Der Agent aus der Juve-Zeit logiert seit Montag im Hotel an der Via Flaminia, nur zehn Minuten vom Trigoria-Trainingszentrum entfernt. Offiziell: Besuch bei Baby Gia, die Anfang März das Licht der Welt erblickte. Inoffiziell: zwei Angebote in der Tasche, die Dybala vor eine Zerreißprobe stellen.
Boca juniors oder istanbul – gefühle gegen bare münze
Die eine Option trägt Blau-Gold und den Geruch von La Bombonera. Boca Juniors will das Idol heimholen, doch die Kasse des Traditionsklubs ist leer. Maximal 2,5 Mio. Euro Jahresgehalt plus Zusatzeinnahmen durch Werbeverträge – ein symbolischer Klacks gegen die 6 Mio. Euro, die Dybala derzeit in Rom kassiert.
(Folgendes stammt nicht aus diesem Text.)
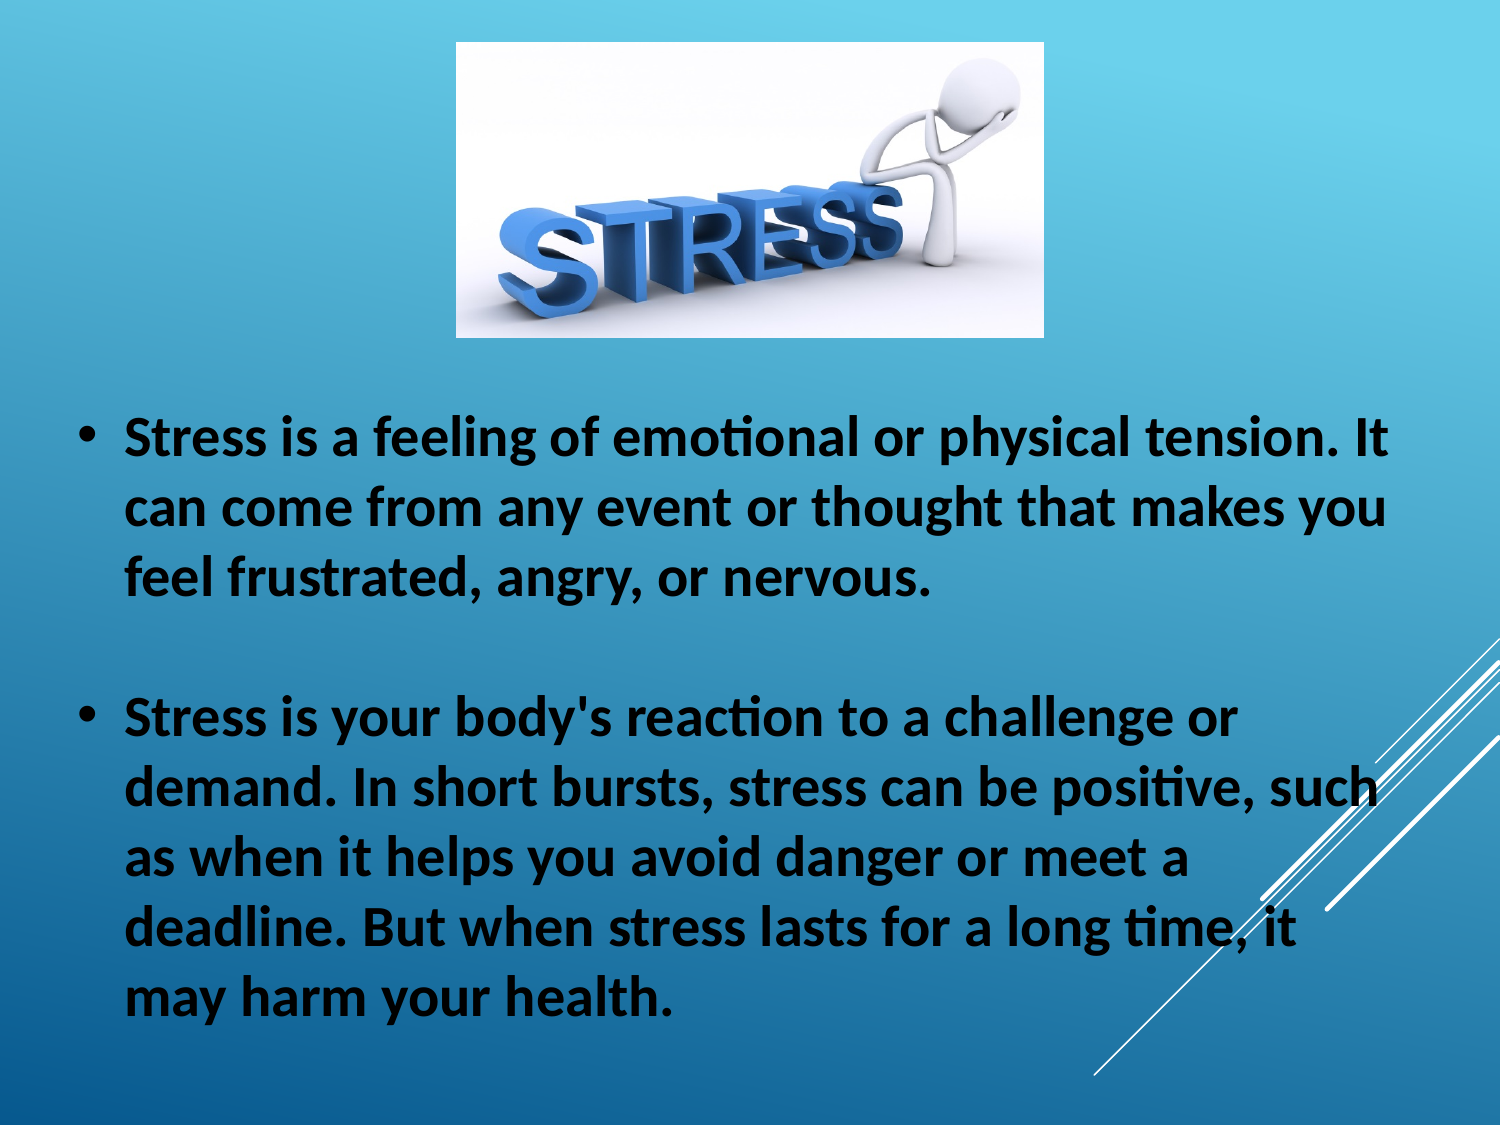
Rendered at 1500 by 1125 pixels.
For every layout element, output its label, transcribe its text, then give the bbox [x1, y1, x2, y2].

text_box Stress is a feeling of emotional or physical tension. It can come from any event or thought that makes you feel frustrated, angry, or nervous. Stress is your body's reaction to a challenge or demand. In short bursts, stress can be positive, such as when it helps you avoid danger or meet a deadline. But when stress lasts for a long time, it may harm your health. [62, 341, 1413, 1125]
picture [455, 42, 1044, 338]
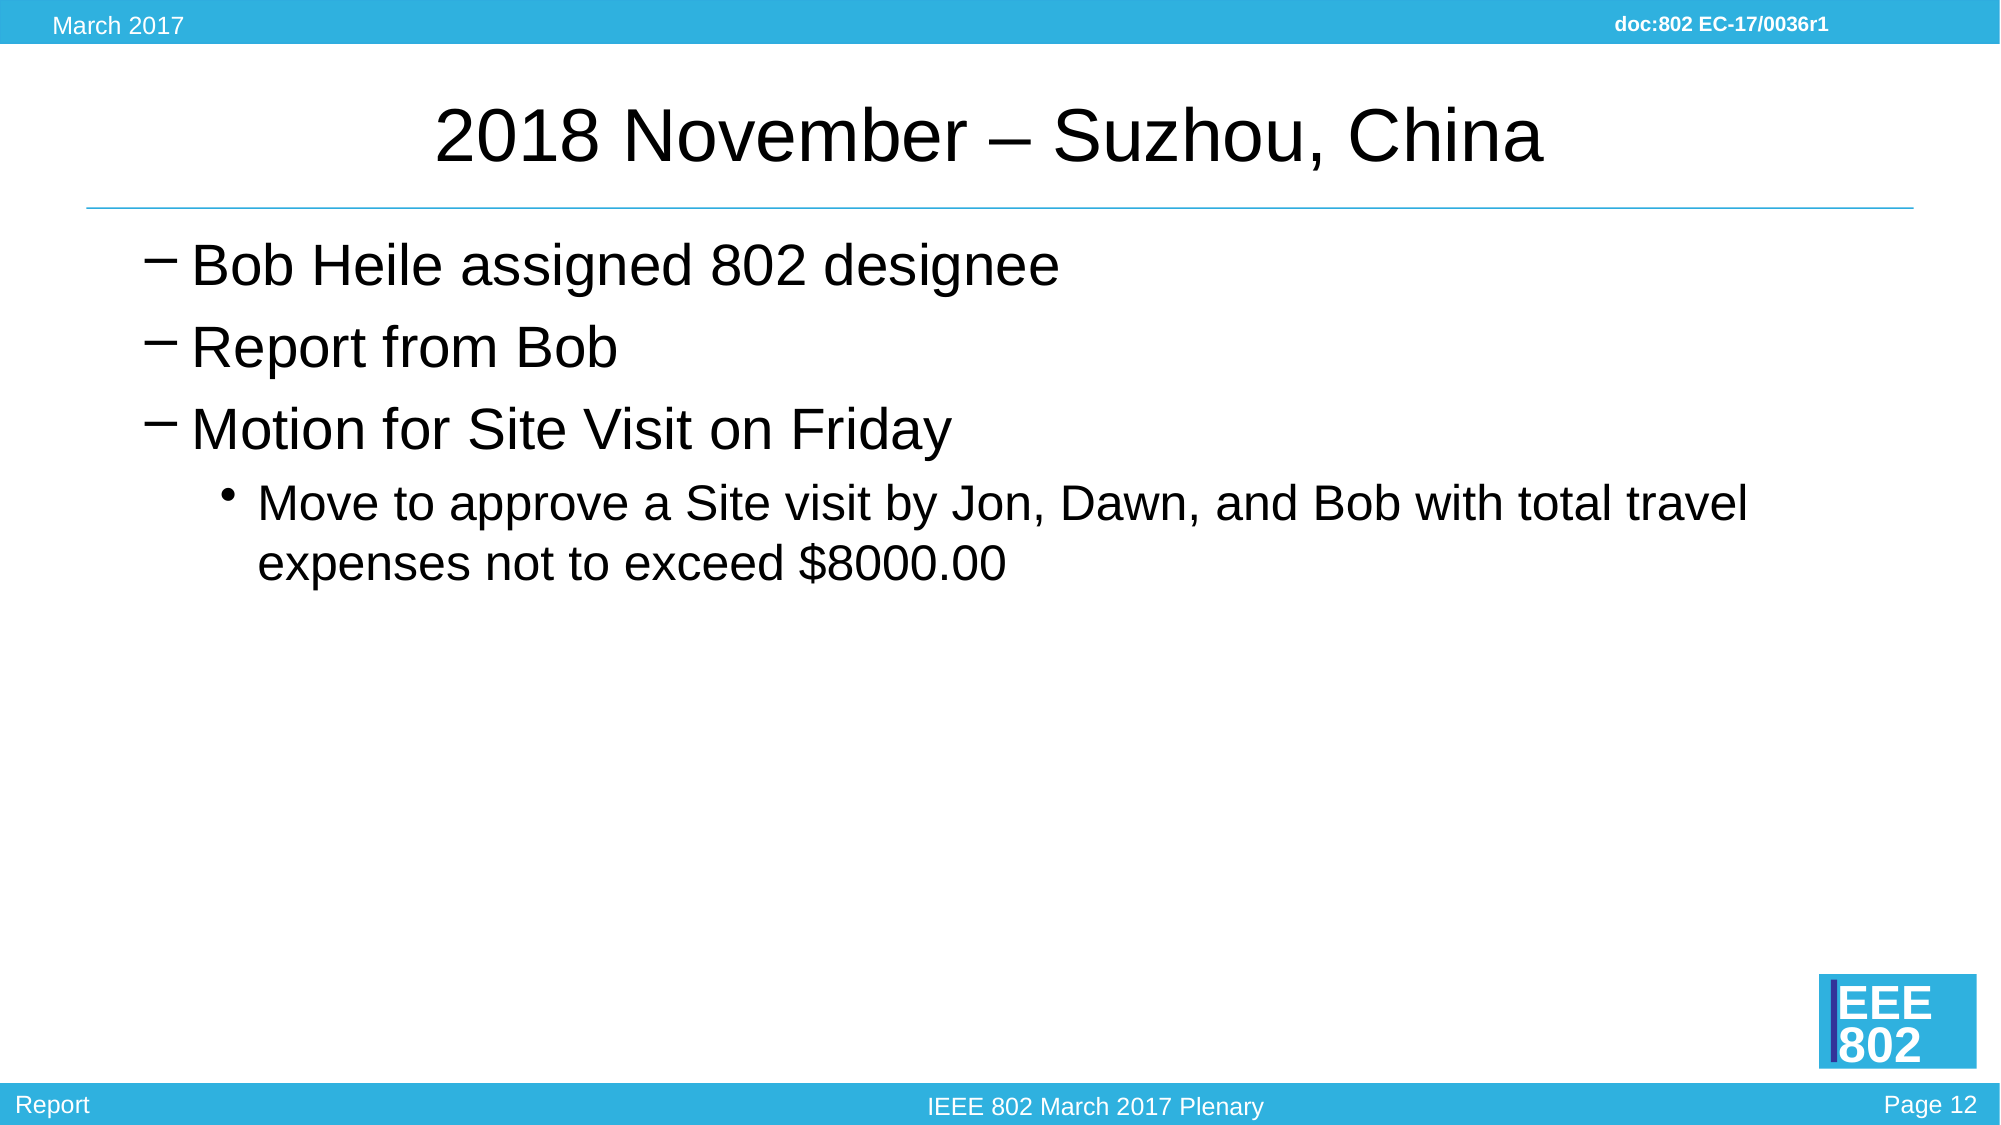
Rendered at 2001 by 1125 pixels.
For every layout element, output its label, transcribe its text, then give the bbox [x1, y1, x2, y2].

list Bob Heile assigned 802 designee Report from Bob Motion for Site Visit on Friday Move to approve a Site visit by Jon, Dawn, and Bob with total travel expenses not to exceed $8000.00 [54, 220, 1855, 963]
title 2018 November – Suzhou, China [99, 66, 1900, 197]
Die andere Option kommt per WhatsApp-Stimmenmemos aus der Türkei. Ein Champions-League-Teilnehmer – Name aus Istanbul wird geheimgehalten – wirft 6 Mio. plus Bonus drauf, dreijährig, netto, keine Altersklausel. Das Dreifache von Boca, ein letztes großes Konto vor dem Karriereende.
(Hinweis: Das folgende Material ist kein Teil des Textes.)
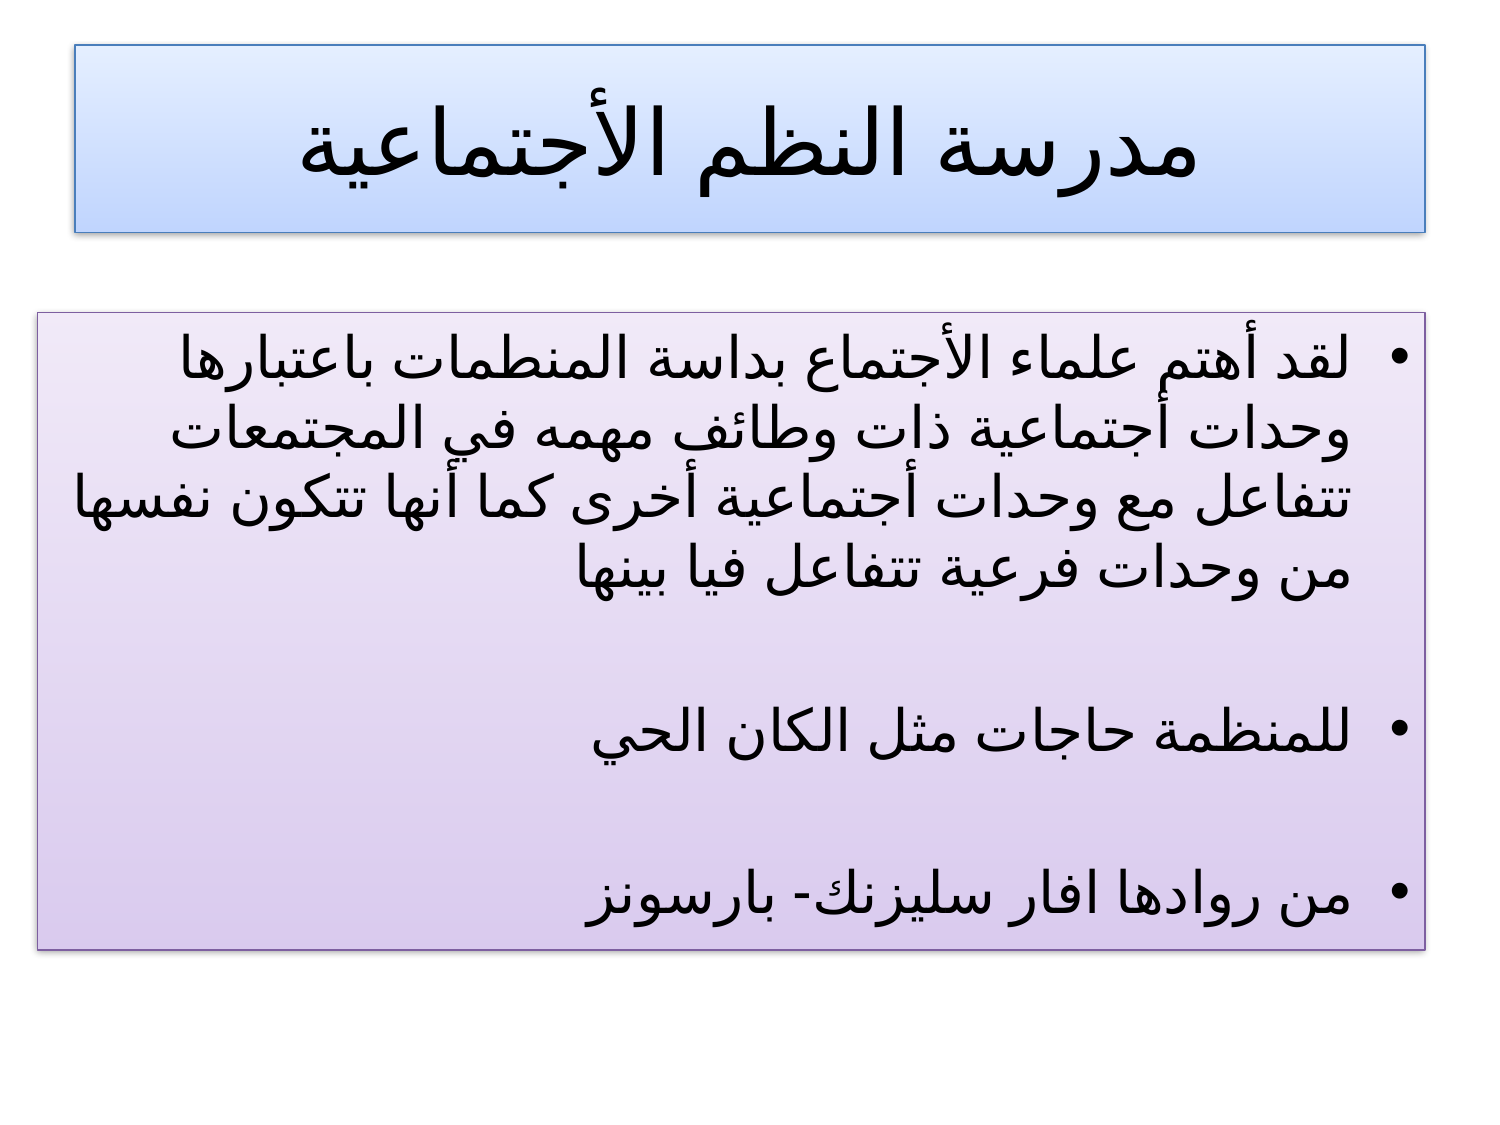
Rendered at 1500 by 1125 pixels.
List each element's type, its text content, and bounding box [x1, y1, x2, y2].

title مدرسة النظم الأجتماعية [74, 44, 1426, 233]
list لقد أهتم علماء الأجتماع بداسة المنطمات باعتبارها وحدات أجتماعية ذات وطائف مهمه في المجتمعات تتفاعل مع وحدات أجتماعية أخرى كما أنها تتكون نفسها من وحدات فرعية تتفاعل فيا بينها للمنظمة حاجات مثل الكان الحي من روادها افار سليزنك- بارسونز [37, 312, 1426, 951]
La Roma dagegen schweigt. Kein Anruf, keine WhatsApp-Blauhaken, keine Zusage auf reduzierte Bezüge. Der Klub zittert um die FFP-Zahlen, Trainer Ivan Juric plant ohne den «Joya». Für den Spieler ein Schlag ins Gesicht, schließlich hatte er sich vor zwölf Monaten bereit erklärt, auf Teilbeträge zu verzichten, wenn die Qualifikation zur Königsklasse klappt. Klappte nicht. Vertragsgespräche nicht erst verschoben – nie geführt.

Die familie als x-faktor
Oriana Sabatini, Sängerin und Ehefrau, träumt laut Freundeskreisen vom eigenen Haus in Buenos Aires. «Gia soll mit dem Lied der Väter aufwachsen», zitiert ein Informant ihre Worte. Dybala aber schaut nach Europa. Er fühlt sich fit genug, um in der Premier League oder der Bundesliga mitzumischen. Italien wäre Traum Nummer eins, doch außer Mailer von Anwaltskanzleien kommt nichts.
Die Uhr tickt. In 90 Tagen endet die Transferperiode in der Türkei, in 120 Tagen läuft sein Arbeitspapier ab. Wer zuerst unterschreibt, gewinnt. Wer wartet, verliert. Und Roma? Die Hauptstadt diskutiert über Friedkins Sparplan, nicht über den Spieler, der 2022 noch als «Messi-Erben» gepriesen wurde.
Der argentinische Verband liefert die nächste Deadline: Copa América 2025. Coach Lionel Scaloni will Dybala in der Form von 2021, als er im Finale traf. Dafür braucht er Spielrhythmus, nicht Familienurlaub. Boca oder Istanbul – beide Adressen garantieren Startplätze, keine Tribünenstrafen.
Fazit: Wer 30 Millionen Follower hat, muss keine Fragen mehr stellen. Dybala weiß, dass seine Entscheidung nicht nur seine Karriere, sondern auch die DNA eines ganzen Vereins verschiebt. Istanbul bietet das große Geld, Boca das große Herz. Roma hingegen bietet – nichts. Und so wird der «Joya» wohl in den nächsten Tagen seinen Steuerberater anrufen, die Koffer packen und einem europäischen Abenteuer nachjagen, das ihn bis zur WM 2026 am Leben hält. Das Knie wird heilen, der Vertrag wird enden – die Legende sucht ein neues Zuhause. Die Uhr tickt, das Handy klingelt, das Geld wartet. Und Rom bleibt stumm.